Many TA teams are eager to move toward skills-based hiring, but struggle with how to implement it in real terms. From lacking internal alignment to outdated job frameworks, there's a clear gap between intention and execution.

Yet the urgency is growing. With the majority of employees expected to require re-skilling by 2030, hiring for potential - not just experience - is becoming essential. The challenge now is building the systems and internal buy-in to make this shift scalable, consistent, and fair.

Candidate Experience Is Still Broken

One of the most surprising takeaways from the day was just how fragmented the candidate journey still is. According to shared data:

  • 72% of candidates report being ghosted, and

  • 81% receive little to no feedback during the process.

In a market where employer brand and reputation matter more than ever, this is a critical issue. Creating consistent, respectful, and communicative candidate experiences was recognised as a major differentiator - not a "nice to have," but a strategic imperative.

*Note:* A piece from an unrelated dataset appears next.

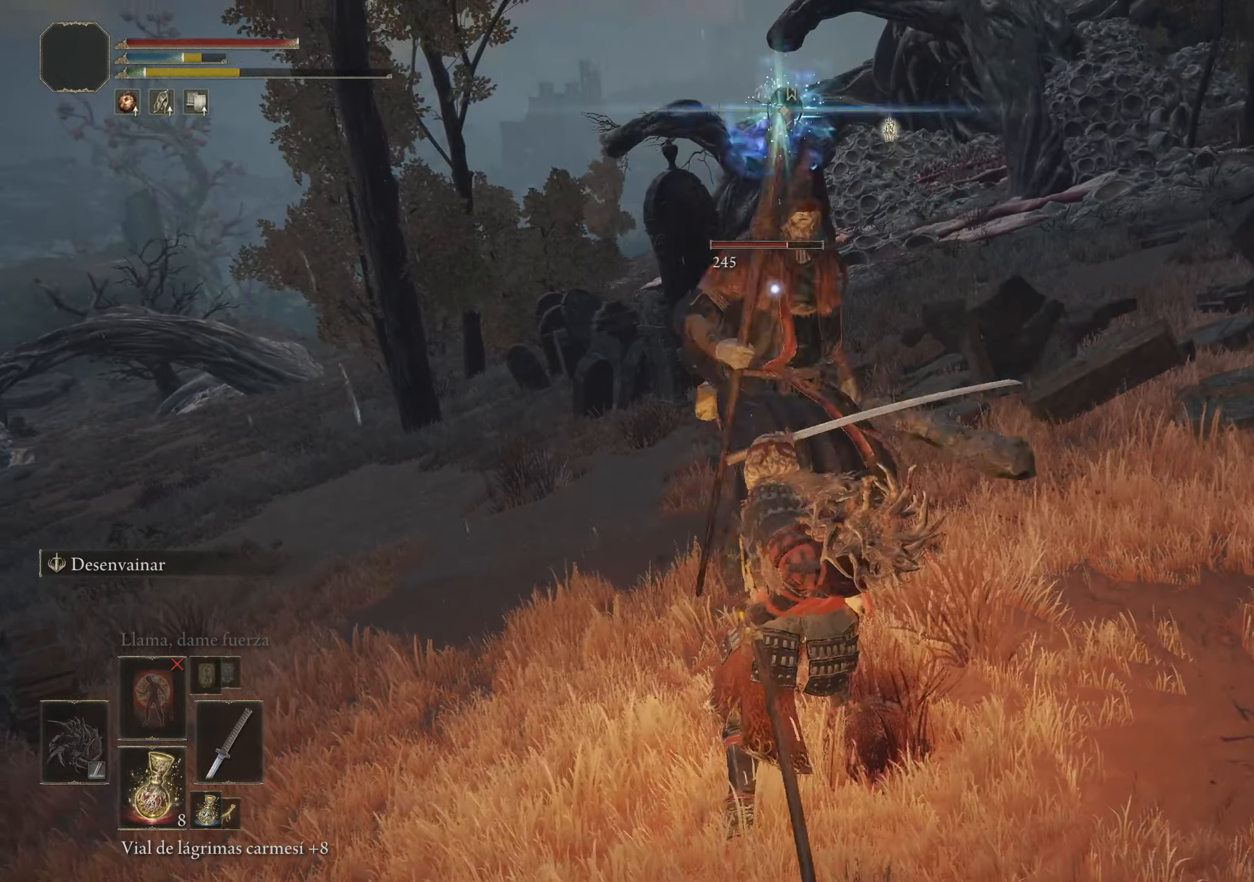
{"keys": ["s", "tab"], "mouse": [], "events": []}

Inclusivity Requires Action Across the Funnel

From job descriptions to onboarding, teams are putting more effort into inclusive hiring practices, but this work needs to be continuous, intentional, and cross-functional. The conversations emphasised that true inclusivity is about embedding equity into the full lifecycle: writing inclusive job ads, building interviewer capability, redesigning onboarding, and beyond.

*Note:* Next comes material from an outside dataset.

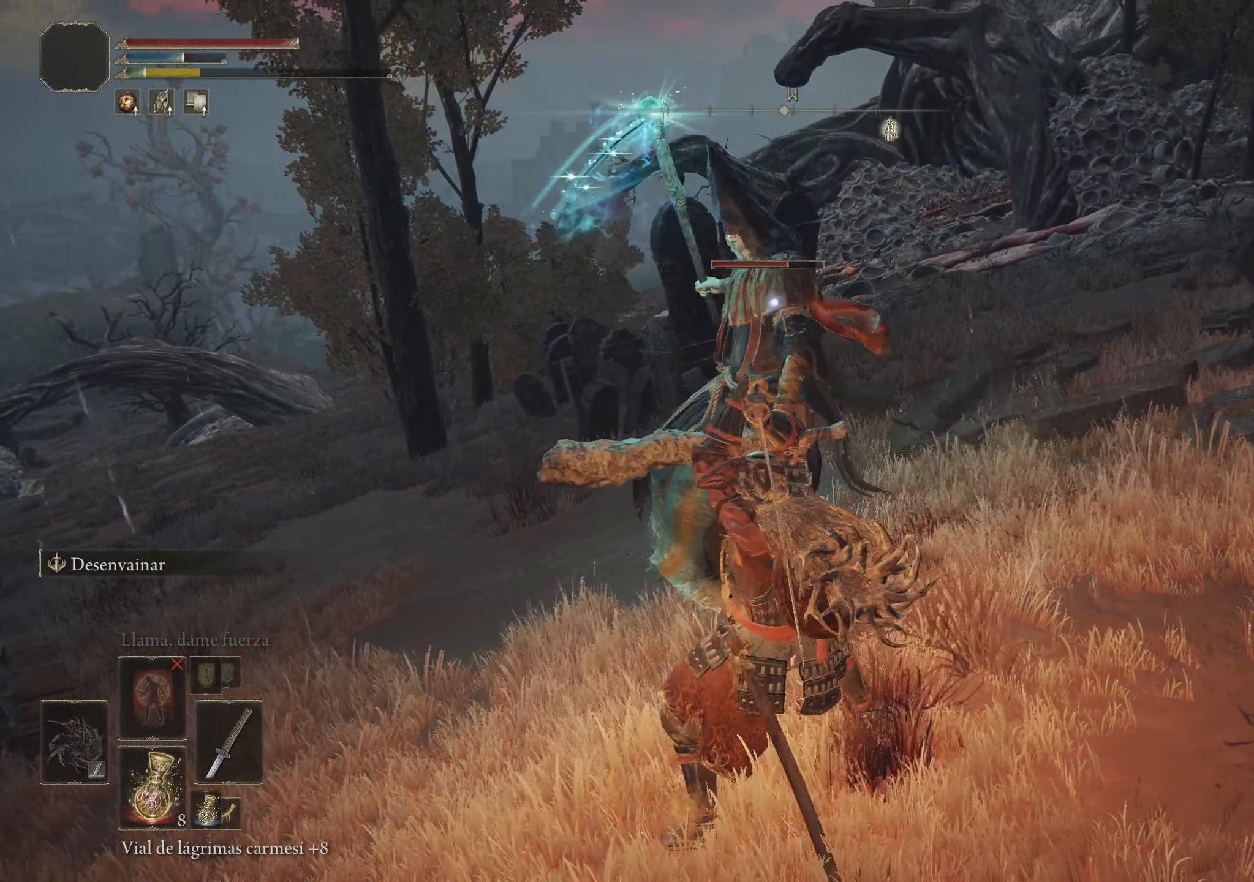
{"keys": ["s"], "mouse": [], "events": [[483, "tab", "up"]]}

Inclusivity was also linked closely to employer branding and value propositions. Striking the right tone - one that resonates with diverse audiences without diluting authenticity - is a challenge many teams are actively working to solve.

Social Media, Branding, and Meeting Candidates Where They Are

With UK adults spending nearly 2 hours a day on social media, it's no surprise that platforms like Snapchat, TikTok, and Instagram are becoming more central to sourcing strategies. But simply showing up isn’t enough.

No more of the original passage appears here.